Later this year I will ask you and other citizens to renew my contract to work for you, and serve a final term. If you do so, and with my wife Andrea's continuing help, this Address shall serve as a mid-point in my public service as Mayor.

I want to thank all members of this great Houston team, beginning with a great Controller and City Council, with diverse views, who work hard to get things done. Our colleagues at Harris County work as our indispensable partners, not rivals. And I'm particularly thankful for over 21,000 City employees, who make a real difference. The tragic death of a Public Works employee, Jerry Hines, last week should remind us all of everyday heroes. He was hit by a motorist while doing his job, making our streets safer.

I've shared with you some accomplishments and work in progress, but I personally also want to stop and think about the spirit, the heart of Houston, which makes this a special place in a troubled world.

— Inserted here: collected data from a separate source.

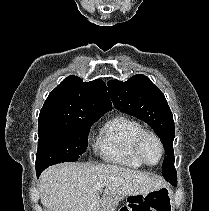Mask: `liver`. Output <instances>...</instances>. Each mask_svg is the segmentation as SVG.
Masks as SVG:
<instances>
[{"label": "liver", "instance_id": "liver-1", "mask_svg": "<svg viewBox=\"0 0 209 211\" xmlns=\"http://www.w3.org/2000/svg\"><path fill=\"white\" fill-rule=\"evenodd\" d=\"M163 186L158 176L121 166L63 163L41 174L40 199L49 211H104L99 197L102 187L109 196L120 199L148 194Z\"/></svg>", "mask_w": 209, "mask_h": 211}]
</instances>
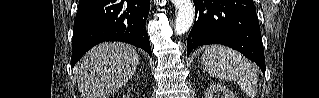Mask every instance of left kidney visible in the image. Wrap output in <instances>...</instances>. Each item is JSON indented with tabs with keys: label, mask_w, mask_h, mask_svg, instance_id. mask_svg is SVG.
<instances>
[{
	"label": "left kidney",
	"mask_w": 319,
	"mask_h": 98,
	"mask_svg": "<svg viewBox=\"0 0 319 98\" xmlns=\"http://www.w3.org/2000/svg\"><path fill=\"white\" fill-rule=\"evenodd\" d=\"M205 98H237L226 86L221 84H212L205 92Z\"/></svg>",
	"instance_id": "1"
}]
</instances>
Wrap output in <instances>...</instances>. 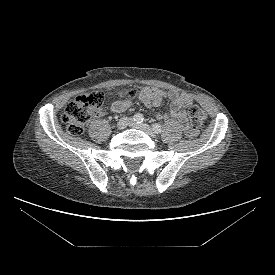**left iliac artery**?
Listing matches in <instances>:
<instances>
[{
  "mask_svg": "<svg viewBox=\"0 0 275 275\" xmlns=\"http://www.w3.org/2000/svg\"><path fill=\"white\" fill-rule=\"evenodd\" d=\"M152 127H153V130H154L155 133L158 134V133H161V132H162V127H161L160 124L155 123V124L152 125Z\"/></svg>",
  "mask_w": 275,
  "mask_h": 275,
  "instance_id": "44dca946",
  "label": "left iliac artery"
}]
</instances>
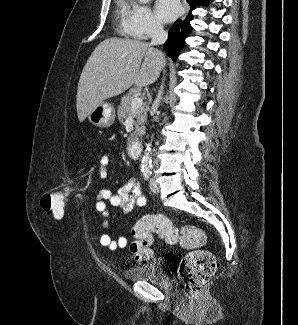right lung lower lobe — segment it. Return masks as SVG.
Listing matches in <instances>:
<instances>
[{
    "instance_id": "right-lung-lower-lobe-1",
    "label": "right lung lower lobe",
    "mask_w": 298,
    "mask_h": 325,
    "mask_svg": "<svg viewBox=\"0 0 298 325\" xmlns=\"http://www.w3.org/2000/svg\"><path fill=\"white\" fill-rule=\"evenodd\" d=\"M190 5V12L187 18L182 20H177L172 27L169 29V37L165 42L163 48L166 54L172 58L173 60L177 59V56L182 49L185 39L189 36L192 31V27L190 25V21L193 19L192 10L198 5H208V0H187Z\"/></svg>"
}]
</instances>
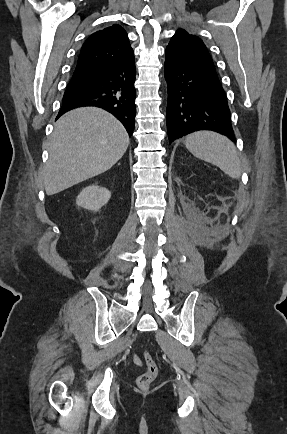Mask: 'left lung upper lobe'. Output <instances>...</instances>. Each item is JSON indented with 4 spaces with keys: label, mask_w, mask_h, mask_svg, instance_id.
<instances>
[{
    "label": "left lung upper lobe",
    "mask_w": 287,
    "mask_h": 434,
    "mask_svg": "<svg viewBox=\"0 0 287 434\" xmlns=\"http://www.w3.org/2000/svg\"><path fill=\"white\" fill-rule=\"evenodd\" d=\"M166 55L215 68L205 44L183 29L176 31L166 48Z\"/></svg>",
    "instance_id": "5c2ea615"
}]
</instances>
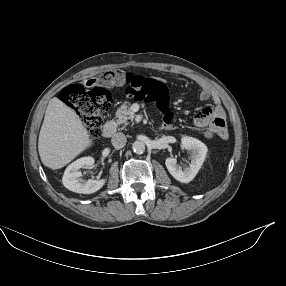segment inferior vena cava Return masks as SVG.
Listing matches in <instances>:
<instances>
[{"label":"inferior vena cava","instance_id":"inferior-vena-cava-1","mask_svg":"<svg viewBox=\"0 0 286 286\" xmlns=\"http://www.w3.org/2000/svg\"><path fill=\"white\" fill-rule=\"evenodd\" d=\"M126 141H127L126 136L121 132L114 134L111 139L112 145L118 149L123 148L126 144Z\"/></svg>","mask_w":286,"mask_h":286}]
</instances>
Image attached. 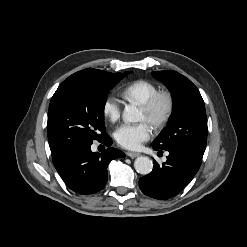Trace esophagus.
Listing matches in <instances>:
<instances>
[{"instance_id":"34e87169","label":"esophagus","mask_w":247,"mask_h":247,"mask_svg":"<svg viewBox=\"0 0 247 247\" xmlns=\"http://www.w3.org/2000/svg\"><path fill=\"white\" fill-rule=\"evenodd\" d=\"M126 154L130 158H135V157H138L140 155V153H138V152H127Z\"/></svg>"}]
</instances>
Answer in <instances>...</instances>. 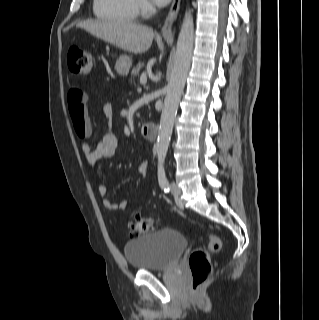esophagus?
<instances>
[{"instance_id":"esophagus-1","label":"esophagus","mask_w":319,"mask_h":320,"mask_svg":"<svg viewBox=\"0 0 319 320\" xmlns=\"http://www.w3.org/2000/svg\"><path fill=\"white\" fill-rule=\"evenodd\" d=\"M180 2L181 0H173L169 13L161 30V34L167 42L173 41L172 25L178 15Z\"/></svg>"}]
</instances>
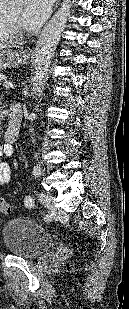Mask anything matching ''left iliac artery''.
Wrapping results in <instances>:
<instances>
[{
	"mask_svg": "<svg viewBox=\"0 0 129 309\" xmlns=\"http://www.w3.org/2000/svg\"><path fill=\"white\" fill-rule=\"evenodd\" d=\"M41 173V169H40V166L36 165L34 166V169H33V175L34 176H38L40 175ZM25 205L26 207L28 208H33L35 206V203H34V200L29 196L25 199ZM45 221H49L50 220V216L49 215H46L44 217Z\"/></svg>",
	"mask_w": 129,
	"mask_h": 309,
	"instance_id": "1",
	"label": "left iliac artery"
}]
</instances>
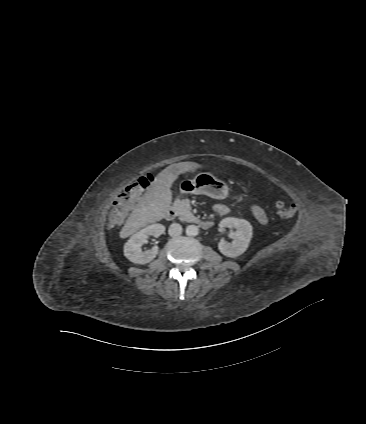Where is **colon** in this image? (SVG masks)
Listing matches in <instances>:
<instances>
[{
    "mask_svg": "<svg viewBox=\"0 0 366 424\" xmlns=\"http://www.w3.org/2000/svg\"><path fill=\"white\" fill-rule=\"evenodd\" d=\"M153 180L154 176L152 174H146L125 188L123 193L116 198L109 212L107 219L108 227L113 228L122 223L131 205L138 199L142 191L153 182ZM275 208L277 215L282 219L292 218L297 211L294 204L287 205L283 201H277Z\"/></svg>",
    "mask_w": 366,
    "mask_h": 424,
    "instance_id": "5ec220e1",
    "label": "colon"
}]
</instances>
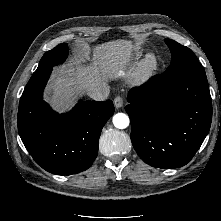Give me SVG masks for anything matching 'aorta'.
<instances>
[{"mask_svg":"<svg viewBox=\"0 0 221 221\" xmlns=\"http://www.w3.org/2000/svg\"><path fill=\"white\" fill-rule=\"evenodd\" d=\"M129 117L124 113H117L113 117V124L118 129H125L129 126Z\"/></svg>","mask_w":221,"mask_h":221,"instance_id":"762f6f07","label":"aorta"}]
</instances>
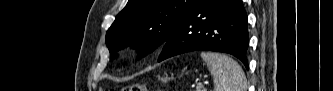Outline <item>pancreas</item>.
Masks as SVG:
<instances>
[{
	"mask_svg": "<svg viewBox=\"0 0 333 91\" xmlns=\"http://www.w3.org/2000/svg\"><path fill=\"white\" fill-rule=\"evenodd\" d=\"M196 91H205V90L197 89Z\"/></svg>",
	"mask_w": 333,
	"mask_h": 91,
	"instance_id": "1",
	"label": "pancreas"
}]
</instances>
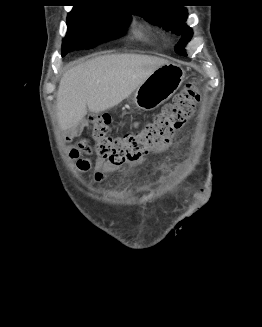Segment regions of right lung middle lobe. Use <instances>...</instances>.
Segmentation results:
<instances>
[{
    "mask_svg": "<svg viewBox=\"0 0 262 327\" xmlns=\"http://www.w3.org/2000/svg\"><path fill=\"white\" fill-rule=\"evenodd\" d=\"M131 21L128 12L89 7L73 8L67 16V34L62 56L77 49L92 48L102 42L122 37Z\"/></svg>",
    "mask_w": 262,
    "mask_h": 327,
    "instance_id": "dd1d6c3e",
    "label": "right lung middle lobe"
}]
</instances>
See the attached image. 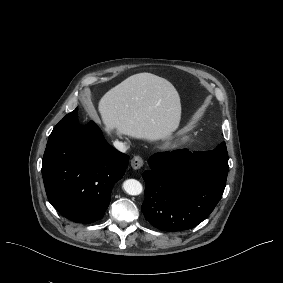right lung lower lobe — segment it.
Listing matches in <instances>:
<instances>
[{
	"label": "right lung lower lobe",
	"instance_id": "98d812e1",
	"mask_svg": "<svg viewBox=\"0 0 283 283\" xmlns=\"http://www.w3.org/2000/svg\"><path fill=\"white\" fill-rule=\"evenodd\" d=\"M76 108L53 129L42 160V176L49 202L64 217L92 223L104 216L116 181L129 156L109 145L90 122L78 125Z\"/></svg>",
	"mask_w": 283,
	"mask_h": 283
}]
</instances>
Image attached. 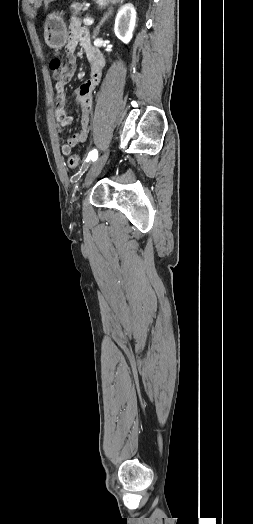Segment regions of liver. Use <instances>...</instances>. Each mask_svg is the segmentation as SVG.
Here are the masks:
<instances>
[{
  "mask_svg": "<svg viewBox=\"0 0 253 524\" xmlns=\"http://www.w3.org/2000/svg\"><path fill=\"white\" fill-rule=\"evenodd\" d=\"M53 1H54V0H45L44 2H45V5L48 6V4H49L50 2H53Z\"/></svg>",
  "mask_w": 253,
  "mask_h": 524,
  "instance_id": "liver-1",
  "label": "liver"
}]
</instances>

On a clear, cool day of my first inauguration three years ago, I challenged Houstonians to participate more in non-profit organizations, and to make an extra effort to reach out to folks from backgrounds that differed from their own. Building a community out of so many diverse newcomers takes real work. And many Houstonians took me up on this challenge.

We need to renew this commitment.

We needn't wait for the next hurricane to contribute our time, our talents, and treasures. Consider the new push by the Greater Houston Partnership, with the able leadership of John Hofmeister, Joel Smith, and Jeff Moseley to improve utilization of minority-owned professional and services firms. Please ask them how you can help. Or consider joining hundreds of citizens who are building bridges between neighbors of varying faith traditions to move our city on higher ground. On January 30, Rice University's Center for Religious Tolerance and Interfaith Ministries have organized over 25 dinners in private homes, with over 200 volunteer participants from diverse religious traditions. Trained facilitators will lead them in discussing openly, with strangers, those values they hold most dear. We hope this will be one of several similar, even larger evenings with that format. To participate, and encourage your friends, neighbors, and employees to do so, go to www.amazingfaithshouston.org.

The State of Houston, America's growing city of opportunity, is good. More importantly, with your help, it will get much better.